Extrait fourni:
Jésus déteste les titres, les insignes de pouvoir, les courbettes, les honneurs. Il n’accepte que l’appellation de Rabbi, «Maître» , que les gens lui donnent, parce qu'il a conscience qu’il est le seul à proposer un enseignement et à posséder une parole qui ouvre à la vérité sur soi, sur Dieu et sur le monde et qui libère et valorise ceux qui l’écoutent.

L‘évangéliste Marc insiste sur le fait que Jésus enseignait avec autorité. Jésus ne parle pas au nom de quelqu'un d'autre, comme faisaient les scribes qui, ayant derrière eux une longue tradition d’interprètes, ne faisaient que répéter la pensée des maîtres qui les avaient précédés. L’enseignement des scribes est conventionnel, stéréotypé, figé, il n’encourage ni les changements ni l’ouverture d’esprit. Pour les scribes, le bon et pieux juif est celui qui se garde dans la stabilité de ses habitudes et ses observances religieuses, dans le respect des traditions, dans la soumission à la Torah qui manifeste la volonté de Dieu.

Jésus, par contre, parle de ce qu’il a à cœur. Sa parole exprime tout ce qu’il est lui-même, les convictions et les valeurs qui le font vivre. Elle communique sa pensée, le fruit de sa réflexion, le résultat de sa prière et de sa contemplation, sa vision intérieure, son expérience intime de Dieu. Dans sa parole il se livre lui-même. Jésus sait que sa parole est la sienne, certes, mais qu’elle est aussi l’écho d’une autre Parole écoutée et recueillie dans la profondeur de son expérience de Dieu. Il dira « Ma parole, n’est pas la mienne, mais celle du Père qui m’a envoyé ».

C’est pour cela que sa parole est neuve, originelle, déstabilisante, révolutionnaire. Elle encourage la conversion, la transformation, le renouvellement. Elle ouvre de nouveaux horizons. Elle indique de nouveaux chemins. C’est pour cela aussi que sa parole frappe, secoue, bouleverse, surprend, émerveille, fascine, fait toujours réagir ceux qui l’écoutent sans parti pris. Elle ne laisse personne indifférent. C’est une parole qui «porte », car elle nous «apporte» non pas des vérités à croire, mais une nouvelle vision de la Réalité qui rend possible une façon de vivre autrement plus libre, plus valorisante, plus sereine et donc, finalement, plus humaine et plus épanouie.

[Extraits de données]
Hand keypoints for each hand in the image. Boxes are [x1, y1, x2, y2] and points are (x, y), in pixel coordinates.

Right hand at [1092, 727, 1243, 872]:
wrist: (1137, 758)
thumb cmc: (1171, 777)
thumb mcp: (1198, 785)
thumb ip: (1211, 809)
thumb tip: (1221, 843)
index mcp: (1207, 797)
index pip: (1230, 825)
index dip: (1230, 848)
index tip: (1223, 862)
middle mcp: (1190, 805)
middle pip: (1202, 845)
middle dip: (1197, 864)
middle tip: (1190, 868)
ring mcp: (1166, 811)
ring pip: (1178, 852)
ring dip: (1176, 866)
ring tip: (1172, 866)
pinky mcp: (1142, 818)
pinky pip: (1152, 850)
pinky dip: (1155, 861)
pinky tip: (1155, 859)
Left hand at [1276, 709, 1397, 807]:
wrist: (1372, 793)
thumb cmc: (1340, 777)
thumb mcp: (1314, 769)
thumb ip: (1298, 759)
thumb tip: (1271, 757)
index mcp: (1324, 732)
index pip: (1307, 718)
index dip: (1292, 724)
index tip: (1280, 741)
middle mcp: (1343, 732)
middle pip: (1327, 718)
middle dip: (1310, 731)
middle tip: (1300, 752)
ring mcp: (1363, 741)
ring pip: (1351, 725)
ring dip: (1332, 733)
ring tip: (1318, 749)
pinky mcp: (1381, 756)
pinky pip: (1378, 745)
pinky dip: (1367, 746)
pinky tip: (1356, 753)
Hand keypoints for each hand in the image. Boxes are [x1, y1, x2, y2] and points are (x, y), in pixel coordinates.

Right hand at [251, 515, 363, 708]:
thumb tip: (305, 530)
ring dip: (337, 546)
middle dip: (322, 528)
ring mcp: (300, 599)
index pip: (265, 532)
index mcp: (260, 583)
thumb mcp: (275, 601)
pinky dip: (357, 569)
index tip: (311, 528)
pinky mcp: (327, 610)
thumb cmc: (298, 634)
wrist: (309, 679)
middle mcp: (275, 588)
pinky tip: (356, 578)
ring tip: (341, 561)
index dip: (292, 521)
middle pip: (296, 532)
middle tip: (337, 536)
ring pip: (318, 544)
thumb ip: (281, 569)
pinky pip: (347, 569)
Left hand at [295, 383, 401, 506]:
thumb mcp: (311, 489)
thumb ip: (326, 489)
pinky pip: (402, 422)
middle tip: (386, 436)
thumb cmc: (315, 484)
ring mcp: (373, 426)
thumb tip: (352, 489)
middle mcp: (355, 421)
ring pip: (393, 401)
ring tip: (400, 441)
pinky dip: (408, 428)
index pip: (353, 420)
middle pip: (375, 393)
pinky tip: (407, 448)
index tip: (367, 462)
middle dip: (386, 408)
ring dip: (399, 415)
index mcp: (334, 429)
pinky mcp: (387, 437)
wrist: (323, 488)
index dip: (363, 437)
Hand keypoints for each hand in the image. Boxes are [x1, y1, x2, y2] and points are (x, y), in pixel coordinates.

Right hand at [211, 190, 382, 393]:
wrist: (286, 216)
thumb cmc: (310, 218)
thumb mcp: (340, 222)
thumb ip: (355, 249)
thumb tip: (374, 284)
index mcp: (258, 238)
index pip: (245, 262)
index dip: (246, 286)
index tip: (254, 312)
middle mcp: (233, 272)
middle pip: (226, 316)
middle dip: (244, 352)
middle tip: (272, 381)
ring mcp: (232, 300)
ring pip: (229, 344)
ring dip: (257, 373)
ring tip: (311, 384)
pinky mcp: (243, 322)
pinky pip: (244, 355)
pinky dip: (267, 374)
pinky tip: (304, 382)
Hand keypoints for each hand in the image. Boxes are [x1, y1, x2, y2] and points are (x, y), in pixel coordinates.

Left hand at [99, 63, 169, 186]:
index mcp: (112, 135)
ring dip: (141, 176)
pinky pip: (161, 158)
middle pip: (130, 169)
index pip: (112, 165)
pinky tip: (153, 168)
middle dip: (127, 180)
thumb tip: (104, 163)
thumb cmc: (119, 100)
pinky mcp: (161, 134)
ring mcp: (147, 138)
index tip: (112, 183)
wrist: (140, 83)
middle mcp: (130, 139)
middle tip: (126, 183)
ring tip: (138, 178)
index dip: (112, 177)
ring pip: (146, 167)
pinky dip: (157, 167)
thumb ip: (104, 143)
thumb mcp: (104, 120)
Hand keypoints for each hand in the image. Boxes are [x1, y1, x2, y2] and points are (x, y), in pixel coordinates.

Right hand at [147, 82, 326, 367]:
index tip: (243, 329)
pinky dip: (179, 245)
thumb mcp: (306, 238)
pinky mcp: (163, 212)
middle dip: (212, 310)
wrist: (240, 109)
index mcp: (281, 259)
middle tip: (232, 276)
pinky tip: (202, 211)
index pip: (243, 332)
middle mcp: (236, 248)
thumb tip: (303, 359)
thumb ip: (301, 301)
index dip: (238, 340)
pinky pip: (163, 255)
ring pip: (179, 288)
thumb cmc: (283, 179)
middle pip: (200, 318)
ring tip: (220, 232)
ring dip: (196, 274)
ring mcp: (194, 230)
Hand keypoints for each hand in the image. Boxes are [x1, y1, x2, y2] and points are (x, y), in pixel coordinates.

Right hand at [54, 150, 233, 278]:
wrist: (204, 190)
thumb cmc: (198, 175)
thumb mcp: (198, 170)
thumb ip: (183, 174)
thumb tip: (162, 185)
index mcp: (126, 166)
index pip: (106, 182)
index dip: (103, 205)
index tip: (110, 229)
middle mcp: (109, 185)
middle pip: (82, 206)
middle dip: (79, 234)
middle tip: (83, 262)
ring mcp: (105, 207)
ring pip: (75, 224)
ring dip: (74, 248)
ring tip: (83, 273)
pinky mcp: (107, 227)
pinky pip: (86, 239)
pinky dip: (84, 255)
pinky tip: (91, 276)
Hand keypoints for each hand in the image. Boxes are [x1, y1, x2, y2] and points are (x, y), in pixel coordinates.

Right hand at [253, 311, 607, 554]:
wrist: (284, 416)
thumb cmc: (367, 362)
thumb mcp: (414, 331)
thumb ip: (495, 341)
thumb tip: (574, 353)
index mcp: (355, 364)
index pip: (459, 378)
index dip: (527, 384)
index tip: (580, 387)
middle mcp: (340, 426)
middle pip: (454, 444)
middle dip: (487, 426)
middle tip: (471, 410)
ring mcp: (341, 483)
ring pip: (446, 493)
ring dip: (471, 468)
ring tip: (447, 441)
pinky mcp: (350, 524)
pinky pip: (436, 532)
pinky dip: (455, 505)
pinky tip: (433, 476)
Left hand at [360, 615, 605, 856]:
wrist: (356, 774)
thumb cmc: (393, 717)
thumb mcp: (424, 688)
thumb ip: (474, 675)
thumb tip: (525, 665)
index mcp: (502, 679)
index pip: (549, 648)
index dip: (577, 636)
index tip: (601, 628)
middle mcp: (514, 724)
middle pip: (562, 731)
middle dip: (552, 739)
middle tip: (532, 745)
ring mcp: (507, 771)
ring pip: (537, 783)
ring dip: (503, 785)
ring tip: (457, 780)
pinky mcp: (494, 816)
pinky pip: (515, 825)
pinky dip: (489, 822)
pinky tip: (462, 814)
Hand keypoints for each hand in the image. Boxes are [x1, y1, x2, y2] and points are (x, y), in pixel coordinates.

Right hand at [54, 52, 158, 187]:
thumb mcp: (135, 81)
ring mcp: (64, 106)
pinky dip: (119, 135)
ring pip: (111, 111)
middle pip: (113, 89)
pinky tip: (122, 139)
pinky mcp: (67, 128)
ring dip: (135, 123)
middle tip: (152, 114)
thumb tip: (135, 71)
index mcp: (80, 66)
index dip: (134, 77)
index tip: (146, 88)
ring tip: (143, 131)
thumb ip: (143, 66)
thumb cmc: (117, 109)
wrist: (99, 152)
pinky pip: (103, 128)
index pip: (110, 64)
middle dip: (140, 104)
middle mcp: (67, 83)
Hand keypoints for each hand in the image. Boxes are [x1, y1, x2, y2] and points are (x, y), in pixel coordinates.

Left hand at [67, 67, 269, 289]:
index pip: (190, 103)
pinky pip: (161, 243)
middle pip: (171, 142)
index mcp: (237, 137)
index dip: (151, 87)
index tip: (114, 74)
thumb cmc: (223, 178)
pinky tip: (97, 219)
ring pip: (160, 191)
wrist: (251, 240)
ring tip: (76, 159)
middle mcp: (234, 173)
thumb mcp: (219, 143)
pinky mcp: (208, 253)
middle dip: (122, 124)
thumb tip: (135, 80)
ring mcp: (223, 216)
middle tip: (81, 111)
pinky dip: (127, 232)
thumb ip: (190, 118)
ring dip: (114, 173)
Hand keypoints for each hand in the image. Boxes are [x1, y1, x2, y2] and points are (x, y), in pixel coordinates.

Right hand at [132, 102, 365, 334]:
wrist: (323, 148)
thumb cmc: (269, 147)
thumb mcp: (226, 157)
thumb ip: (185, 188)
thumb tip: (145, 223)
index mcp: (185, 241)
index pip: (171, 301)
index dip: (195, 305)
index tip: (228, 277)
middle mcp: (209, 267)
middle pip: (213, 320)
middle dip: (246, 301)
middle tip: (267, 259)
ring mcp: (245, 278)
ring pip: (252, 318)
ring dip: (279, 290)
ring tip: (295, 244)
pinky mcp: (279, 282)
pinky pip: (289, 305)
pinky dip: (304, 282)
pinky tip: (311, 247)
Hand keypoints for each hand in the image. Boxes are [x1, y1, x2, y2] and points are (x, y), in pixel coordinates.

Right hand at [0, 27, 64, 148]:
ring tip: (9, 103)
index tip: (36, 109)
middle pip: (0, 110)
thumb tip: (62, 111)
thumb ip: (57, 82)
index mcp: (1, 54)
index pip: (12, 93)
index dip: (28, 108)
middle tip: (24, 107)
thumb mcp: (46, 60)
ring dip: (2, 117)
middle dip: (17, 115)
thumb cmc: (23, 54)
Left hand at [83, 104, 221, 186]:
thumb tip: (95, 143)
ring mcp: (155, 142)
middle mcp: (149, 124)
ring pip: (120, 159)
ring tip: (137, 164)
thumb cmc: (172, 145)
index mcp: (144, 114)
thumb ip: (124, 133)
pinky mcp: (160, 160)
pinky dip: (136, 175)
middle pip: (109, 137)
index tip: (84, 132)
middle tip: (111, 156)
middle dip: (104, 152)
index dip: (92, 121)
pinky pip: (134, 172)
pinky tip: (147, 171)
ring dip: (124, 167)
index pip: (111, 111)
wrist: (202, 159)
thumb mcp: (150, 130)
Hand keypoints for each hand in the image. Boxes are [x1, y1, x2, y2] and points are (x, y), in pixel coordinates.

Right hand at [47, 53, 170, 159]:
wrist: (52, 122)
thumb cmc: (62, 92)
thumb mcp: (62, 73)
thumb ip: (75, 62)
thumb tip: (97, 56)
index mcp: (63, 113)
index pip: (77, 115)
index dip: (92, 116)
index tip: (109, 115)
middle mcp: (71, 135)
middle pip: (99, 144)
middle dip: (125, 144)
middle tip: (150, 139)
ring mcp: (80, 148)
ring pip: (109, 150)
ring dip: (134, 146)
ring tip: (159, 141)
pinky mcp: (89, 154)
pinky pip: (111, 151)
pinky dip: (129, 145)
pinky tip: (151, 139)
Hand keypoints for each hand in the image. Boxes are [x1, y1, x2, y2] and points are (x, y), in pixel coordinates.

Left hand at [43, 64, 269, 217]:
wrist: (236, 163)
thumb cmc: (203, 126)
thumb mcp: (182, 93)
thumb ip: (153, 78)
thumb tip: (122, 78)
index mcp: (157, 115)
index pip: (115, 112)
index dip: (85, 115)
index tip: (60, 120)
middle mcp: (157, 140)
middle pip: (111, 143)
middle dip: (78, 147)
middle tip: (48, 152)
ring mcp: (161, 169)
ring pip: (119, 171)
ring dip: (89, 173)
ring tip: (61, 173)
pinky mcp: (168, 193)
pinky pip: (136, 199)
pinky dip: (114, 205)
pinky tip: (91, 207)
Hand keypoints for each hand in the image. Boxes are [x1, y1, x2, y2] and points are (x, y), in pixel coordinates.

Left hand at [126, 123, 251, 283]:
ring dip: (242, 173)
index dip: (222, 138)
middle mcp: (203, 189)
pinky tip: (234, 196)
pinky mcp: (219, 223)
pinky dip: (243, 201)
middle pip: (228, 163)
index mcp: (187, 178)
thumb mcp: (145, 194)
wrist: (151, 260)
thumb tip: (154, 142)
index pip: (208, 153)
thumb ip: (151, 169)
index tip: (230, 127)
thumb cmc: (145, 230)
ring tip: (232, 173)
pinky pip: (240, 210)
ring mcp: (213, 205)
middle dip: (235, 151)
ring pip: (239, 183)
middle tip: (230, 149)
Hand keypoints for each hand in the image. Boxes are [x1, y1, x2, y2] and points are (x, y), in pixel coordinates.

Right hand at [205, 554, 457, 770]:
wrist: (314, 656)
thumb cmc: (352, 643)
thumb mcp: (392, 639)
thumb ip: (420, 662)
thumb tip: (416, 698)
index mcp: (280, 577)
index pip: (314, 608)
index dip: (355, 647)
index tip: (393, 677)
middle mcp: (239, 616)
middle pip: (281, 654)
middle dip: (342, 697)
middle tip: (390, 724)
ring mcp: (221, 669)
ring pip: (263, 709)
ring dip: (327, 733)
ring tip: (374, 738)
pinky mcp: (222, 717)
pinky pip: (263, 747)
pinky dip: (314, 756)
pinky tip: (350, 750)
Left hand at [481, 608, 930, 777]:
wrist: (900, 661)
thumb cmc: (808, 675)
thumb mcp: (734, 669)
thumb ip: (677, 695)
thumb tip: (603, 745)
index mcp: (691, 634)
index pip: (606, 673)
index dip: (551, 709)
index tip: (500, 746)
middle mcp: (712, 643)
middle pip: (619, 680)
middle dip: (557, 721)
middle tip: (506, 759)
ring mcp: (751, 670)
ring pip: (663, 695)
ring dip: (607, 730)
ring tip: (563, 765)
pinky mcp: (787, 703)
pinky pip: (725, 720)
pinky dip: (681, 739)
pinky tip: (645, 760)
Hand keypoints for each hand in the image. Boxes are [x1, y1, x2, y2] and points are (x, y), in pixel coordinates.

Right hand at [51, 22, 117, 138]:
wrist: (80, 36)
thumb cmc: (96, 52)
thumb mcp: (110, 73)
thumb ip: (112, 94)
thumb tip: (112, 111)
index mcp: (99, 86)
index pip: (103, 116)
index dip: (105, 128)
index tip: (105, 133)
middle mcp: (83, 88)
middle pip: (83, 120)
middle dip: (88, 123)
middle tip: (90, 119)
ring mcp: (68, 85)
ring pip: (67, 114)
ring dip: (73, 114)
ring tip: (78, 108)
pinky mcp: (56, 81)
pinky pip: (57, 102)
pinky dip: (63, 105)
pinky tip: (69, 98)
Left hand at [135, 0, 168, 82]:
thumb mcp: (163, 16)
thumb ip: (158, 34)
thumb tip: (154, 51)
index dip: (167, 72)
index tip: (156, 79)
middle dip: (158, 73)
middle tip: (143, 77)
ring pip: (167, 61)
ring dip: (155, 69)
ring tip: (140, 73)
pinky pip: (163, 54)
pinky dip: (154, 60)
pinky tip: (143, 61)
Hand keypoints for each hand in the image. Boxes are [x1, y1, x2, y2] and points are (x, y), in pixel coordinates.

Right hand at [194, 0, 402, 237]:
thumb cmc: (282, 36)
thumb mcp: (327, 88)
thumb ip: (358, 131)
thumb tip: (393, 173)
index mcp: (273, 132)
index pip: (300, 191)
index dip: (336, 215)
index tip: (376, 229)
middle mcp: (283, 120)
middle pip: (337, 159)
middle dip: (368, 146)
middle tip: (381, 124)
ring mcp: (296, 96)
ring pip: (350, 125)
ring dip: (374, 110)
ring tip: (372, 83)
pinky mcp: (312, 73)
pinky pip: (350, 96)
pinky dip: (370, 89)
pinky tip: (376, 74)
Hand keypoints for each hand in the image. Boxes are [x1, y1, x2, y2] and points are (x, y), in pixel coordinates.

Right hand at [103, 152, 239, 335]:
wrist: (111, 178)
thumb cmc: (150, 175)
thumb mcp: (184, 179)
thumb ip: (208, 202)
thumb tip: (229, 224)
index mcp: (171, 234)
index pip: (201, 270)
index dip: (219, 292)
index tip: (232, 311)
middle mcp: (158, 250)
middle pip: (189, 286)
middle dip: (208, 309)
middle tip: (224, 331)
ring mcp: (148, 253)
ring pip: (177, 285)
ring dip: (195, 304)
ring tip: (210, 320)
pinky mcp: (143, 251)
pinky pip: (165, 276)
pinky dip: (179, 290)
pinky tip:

Consigne:
Pour chaque affirmation, dites si elle concorde avec l'extrait sur l'enseignement de Jésus. Répondez par oui ou par non, puis citez mot pour mot les termes décisifs de l'extrait.
1. Jésus accepte que les gens l'appellent Rabbi.
2. L'enseignement des scribes encourage l'ouverture d'esprit.
3. La parole de Jésus apporte des vérités à croire.

Réponse:
1. Oui : « Il n’accepte que l’appellation de Rabbi »
2. Non : « il n’encourage ni les changements ni l’ouverture d’esprit »
3. Non : « non pas des vérités à croire, mais une nouvelle vision de la Réalité »